Under the Health Insurance Portability and Accountability Act (“HIPAA”) breach notification process, Anthem was required to report the breach to HHS, affected individuals, and the media. OCR’s subsequent investigation revealed that Anthem lacked sufficient internal controls to prevent, detect, and respond to the security threat. This included a failure to conduct an enterprise-wide risk analysis, insufficient procedures to regularly review information system activity, failure to identify and respond to suspected security incidents, and failure to implement adequate minimum access controls.
Settlement and Corrective Action Plan
OCR and Anthem entered into a settlement agreement to resolve the matter with HHS and settle the various potential HIPAA violations resulting from the breach. In addition to the monetary portion of the settlement, Anthem is being required to take substantial corrective action to ensure compliance with HIPAA.
The corrective action plan (“CAP”) requires Anthem to conduct a risk analysis for potential vulnerabilities to the ePHI contained in Anthem’s systems and also requires Anthem to submit a statement of work (“SOW”) for the proposed risk analysis (which OCR will review and may provide suggested edits as necessary). OCR will oversee the risk analysis to make sure it comports with both the SOW and the HIPAA Security Rule. Again, OCR may provide technical assistance and recommended changes until OCR determines the risk analysis complies with the SOW and Security Rule.
In addition to the risk analysis, the CAP requires Anthem to review and revise certain policies and procedures.
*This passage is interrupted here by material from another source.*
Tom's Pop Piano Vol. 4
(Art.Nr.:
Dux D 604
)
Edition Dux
As with the risk analysis, OCR may provide feedback and recommended changes until OCR confirms the policies and procedures comply with the Security Rule.
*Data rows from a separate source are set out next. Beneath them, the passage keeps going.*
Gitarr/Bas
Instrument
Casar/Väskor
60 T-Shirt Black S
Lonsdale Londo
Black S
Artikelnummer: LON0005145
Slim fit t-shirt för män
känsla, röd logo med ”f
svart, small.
The settlement also requires Anthem to provide annual reports during the term of the CAP regarding status of and findings regarding compliance with the CAP.
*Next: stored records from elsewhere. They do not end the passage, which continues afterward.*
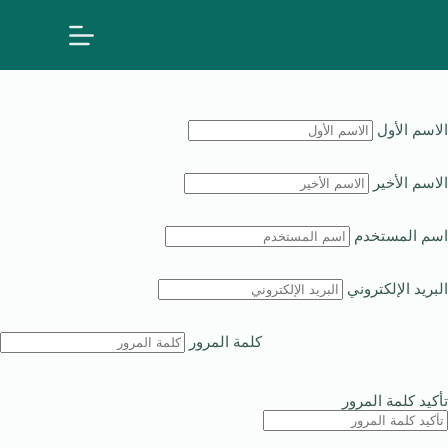
الاسم الأول
الاسم الأخير
اسم المستخدم
البريد الإلكتروني
كلمة المرور
تأكيد كلمة المرور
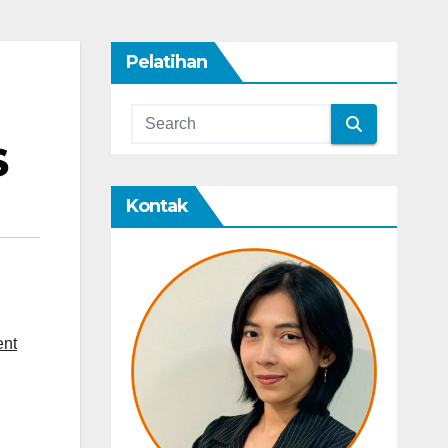
Pelatihan
S
Kontak
ent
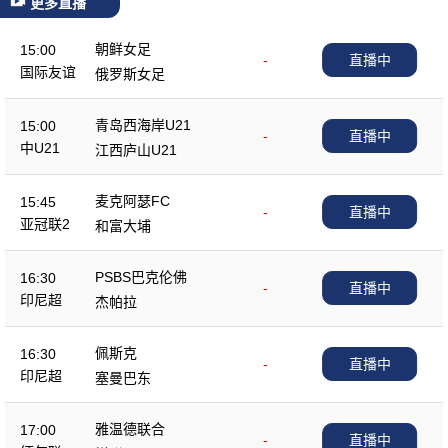
更多直播
朝鲜女足
15:00
-
直播中
国际友谊
俄罗斯女足
青岛西海岸U21
15:00
-
直播中
中U21
江西庐山U21
麦克阿瑟FC
15:45
-
直播中
亚冠联2
和富大埔
PSBS巴克伦佛
16:30
-
直播中
印尼超
杰帕拉
佩斯克
16:30
-
直播中
印尼超
塞曼巴东
雅温德联合
17:00
-
直播中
Finally, as if the settlement agreement was not scary enough, the CAP may be extended by HHS if deemed necessary, which could include civil monetary penalties.
While a number of these CAP terms are standard in all levels of OCR HIPAA settlements, the compliance and personnel costs and pressure to meet OCR’s expectations can be significant.
What Does it Mean?
While this phishing attack took place in 2015, it is another example in the increasing trend of phishing campaigns and the significant reach these cyberattacks can have on targeted companies.
Effective preparation can help decrease risk and, while an enterprise-wide risk analysis is important and required, less time consuming efforts can also be extremely effective preventive measures. For example, phishing awareness programs (including an organization phishing campaign) can go a long way in addressing the significant human factor in decreasing these types of cyberattacks.
Up to date policies and procedures and regular reviews of records of information system activity also allow entities to better identify and respond to security incidents prior to a breach and demonstrate appropriate controls (and ideally decrease settlement amounts) in the case of a breach.
Entities regulated by HIPAA should also remember that settlements are just a portion of costs incurred by settling organizations, and organizational costs also include investigation costs (e.g., forensic consultants), mitigation costs (e.g., credit monitoring for affected individuals), reputational costs, immediate and future compliance costs (e.g., new technology, staff, etc.), staff costs (e.g., time spent responding to incidents and investigations), and potential litigation.
In addition to Anthem’s $16 million settlement with OCR, in August of this year, a federal district judge in California granted final approval of a $115 million settlement to a class-action lawsuit brought by 19.1 million individuals potentially affected by the breach.